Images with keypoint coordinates
+++++
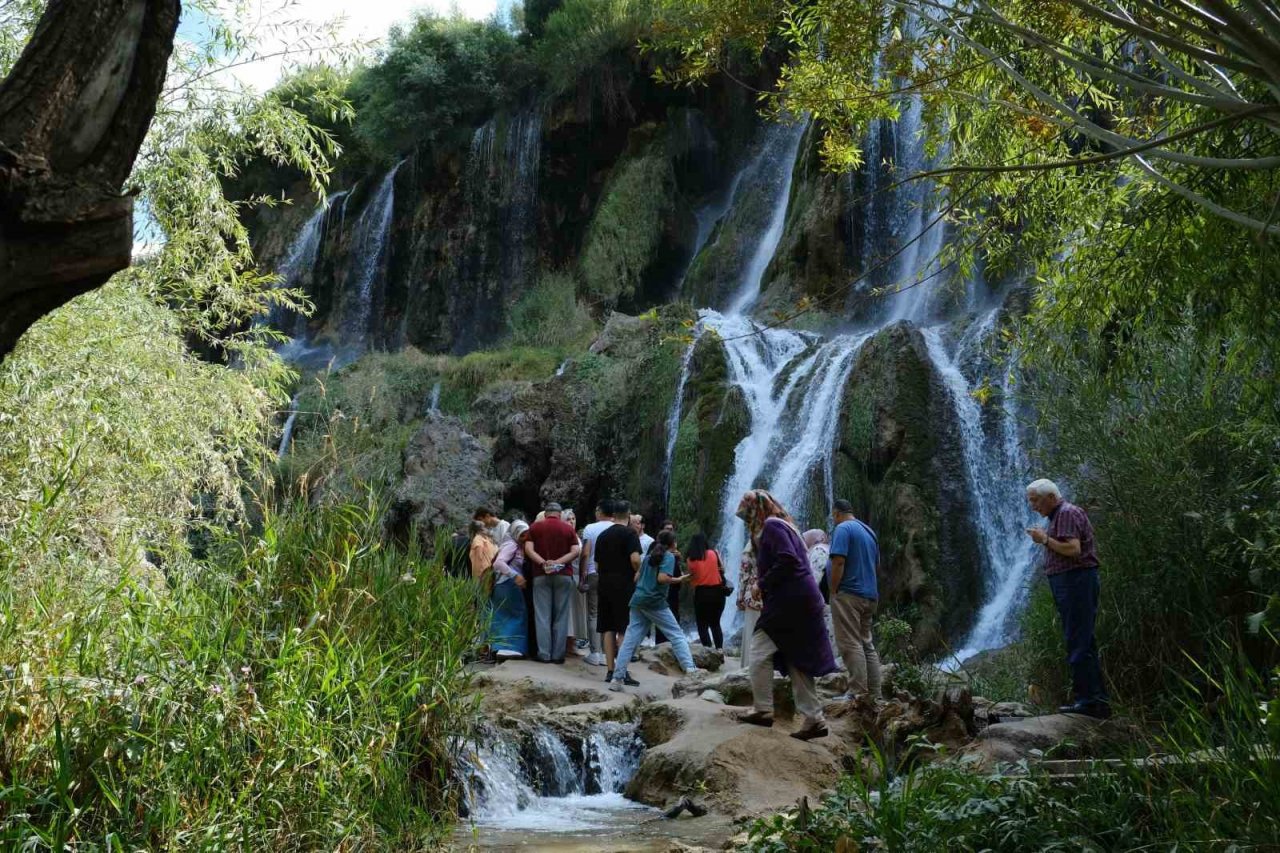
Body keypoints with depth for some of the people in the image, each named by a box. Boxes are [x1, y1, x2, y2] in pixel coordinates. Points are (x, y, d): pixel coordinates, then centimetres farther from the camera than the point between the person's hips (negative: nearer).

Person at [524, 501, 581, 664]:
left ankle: (544, 654, 1)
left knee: (543, 616, 3)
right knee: (561, 616, 4)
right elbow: (575, 551, -6)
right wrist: (558, 562, -13)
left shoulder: (535, 527, 6)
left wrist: (543, 562, -15)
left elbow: (528, 549, -7)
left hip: (541, 575, 0)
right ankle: (558, 654, 4)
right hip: (564, 575, 0)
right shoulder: (568, 529, 6)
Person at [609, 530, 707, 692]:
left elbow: (636, 577, 20)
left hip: (638, 600, 6)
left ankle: (617, 678, 0)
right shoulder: (669, 556, -1)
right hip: (655, 602, -6)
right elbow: (662, 577, -16)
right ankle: (690, 668, -6)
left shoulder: (649, 556, 19)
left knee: (630, 640, 3)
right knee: (677, 635, 3)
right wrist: (678, 580, -2)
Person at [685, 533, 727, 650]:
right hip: (717, 592, 2)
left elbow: (691, 575, 0)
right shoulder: (713, 554, 0)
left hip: (701, 593, -2)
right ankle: (719, 649, 8)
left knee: (702, 625, 7)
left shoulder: (691, 559, -4)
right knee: (715, 623, 16)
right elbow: (722, 570, 6)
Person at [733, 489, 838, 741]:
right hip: (801, 599, 10)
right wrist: (763, 582, 9)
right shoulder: (782, 525, 21)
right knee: (797, 661, 9)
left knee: (760, 652, -3)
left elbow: (787, 560, -21)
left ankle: (763, 710, 0)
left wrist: (763, 583, -11)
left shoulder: (771, 526, -9)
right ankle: (814, 720, 8)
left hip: (789, 600, -10)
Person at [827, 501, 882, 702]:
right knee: (866, 644, 11)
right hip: (870, 595, 9)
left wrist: (833, 590, -10)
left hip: (849, 594, -9)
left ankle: (858, 694, -13)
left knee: (851, 645, -9)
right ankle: (874, 696, 10)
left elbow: (839, 562, -18)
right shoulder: (869, 531, 18)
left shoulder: (843, 529, -9)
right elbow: (876, 565, 22)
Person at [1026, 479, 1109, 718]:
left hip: (1075, 581, -11)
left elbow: (1073, 549, -21)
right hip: (1072, 583, 11)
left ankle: (1088, 699, -9)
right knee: (1084, 644, 11)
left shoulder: (1067, 513, -10)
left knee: (1078, 644, -10)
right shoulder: (1059, 515, 22)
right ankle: (1099, 700, 15)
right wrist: (1044, 539, 13)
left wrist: (1046, 539, -13)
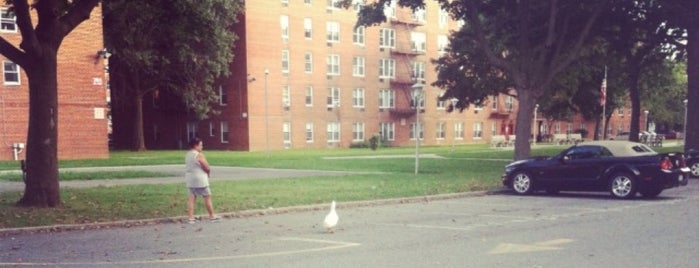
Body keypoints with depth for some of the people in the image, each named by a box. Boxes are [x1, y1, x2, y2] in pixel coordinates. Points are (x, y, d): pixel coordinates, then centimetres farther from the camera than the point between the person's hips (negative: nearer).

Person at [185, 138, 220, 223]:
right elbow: (207, 168, -16)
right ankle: (212, 216, 11)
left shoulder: (187, 155, 9)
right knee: (207, 197, 4)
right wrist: (208, 173, 7)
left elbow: (188, 168, 13)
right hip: (200, 180, -7)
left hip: (190, 179, 8)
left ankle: (191, 217, 4)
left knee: (192, 198, 7)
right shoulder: (199, 155, -16)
+++++
_Your assignment_
Rewrite all the items above, switching every "left hip" to "L hip" and changing nothing else. Omit the pictures from your answer.

_Result below_
Body keypoints with depth for some of the people in the image, each named by a box. Boxes are [x1, y1, x2, y2] in pixel coordinates. Points are (x, y, d): pixel coordinates, then centimetres farther from the camera than the point between the person's hips (negative: nearer).

Person at [524, 501, 581, 664]:
left ankle: (544, 654, 1)
left knee: (543, 616, 3)
right knee: (561, 616, 4)
right elbow: (575, 551, -6)
right wrist: (558, 562, -13)
left shoulder: (535, 527, 6)
left wrist: (543, 562, -15)
left elbow: (528, 549, -7)
L hip: (541, 575, 0)
right ankle: (558, 654, 4)
right hip: (564, 575, 0)
right shoulder: (568, 529, 6)
Person at [609, 530, 707, 692]:
left elbow: (636, 577, 20)
L hip: (638, 600, 6)
left ankle: (617, 678, 0)
right shoulder: (669, 556, -1)
right hip: (655, 602, -6)
right elbow: (662, 577, -16)
right ankle: (690, 668, -6)
left shoulder: (649, 556, 19)
left knee: (630, 640, 3)
right knee: (677, 635, 3)
right wrist: (678, 580, -2)
Person at [685, 533, 727, 650]:
right hip: (717, 592, 2)
left elbow: (691, 575, 0)
right shoulder: (713, 554, 0)
L hip: (701, 593, -2)
right ankle: (719, 649, 8)
left knee: (702, 625, 7)
left shoulder: (691, 559, -4)
right knee: (715, 623, 16)
right elbow: (722, 570, 6)
Person at [733, 489, 838, 741]:
right hip: (801, 599, 10)
right wrist: (763, 582, 9)
right shoulder: (782, 525, 21)
right knee: (797, 661, 9)
left knee: (760, 652, -3)
left elbow: (787, 560, -21)
left ankle: (763, 710, 0)
left wrist: (763, 583, -11)
left shoulder: (771, 526, -9)
right ankle: (814, 720, 8)
L hip: (789, 600, -10)
Person at [827, 501, 882, 702]:
right knee: (866, 644, 11)
right hip: (870, 595, 9)
left wrist: (833, 590, -10)
L hip: (849, 594, -9)
left ankle: (858, 694, -13)
left knee: (851, 645, -9)
right ankle: (874, 696, 10)
left elbow: (839, 562, -18)
right shoulder: (869, 531, 18)
left shoulder: (843, 529, -9)
right elbow: (876, 565, 22)
Person at [1026, 479, 1109, 718]:
L hip: (1075, 581, -11)
left elbow: (1073, 549, -21)
right hip: (1072, 583, 11)
left ankle: (1088, 699, -9)
right knee: (1084, 644, 11)
left shoulder: (1067, 513, -10)
left knee: (1078, 644, -10)
right shoulder: (1059, 515, 22)
right ankle: (1099, 700, 15)
right wrist: (1044, 539, 13)
left wrist: (1046, 539, -13)
Body keypoints with depth for some of the people in the image, each named by a box. Boxes are [x1, y1, x2, y2] in pixel coordinates. Points are (x, y, d): pixel coordinates, then centimetres farther from the camera than the point between the person's hips (negative: nearer).

Person at [185, 138, 220, 223]:
right elbow: (207, 168, -16)
right ankle: (212, 216, 11)
left shoulder: (187, 155, 9)
right knee: (207, 197, 4)
right wrist: (208, 173, 7)
left elbow: (188, 168, 13)
right hip: (200, 180, -7)
L hip: (190, 179, 8)
left ankle: (191, 217, 4)
left knee: (192, 198, 7)
right shoulder: (199, 155, -16)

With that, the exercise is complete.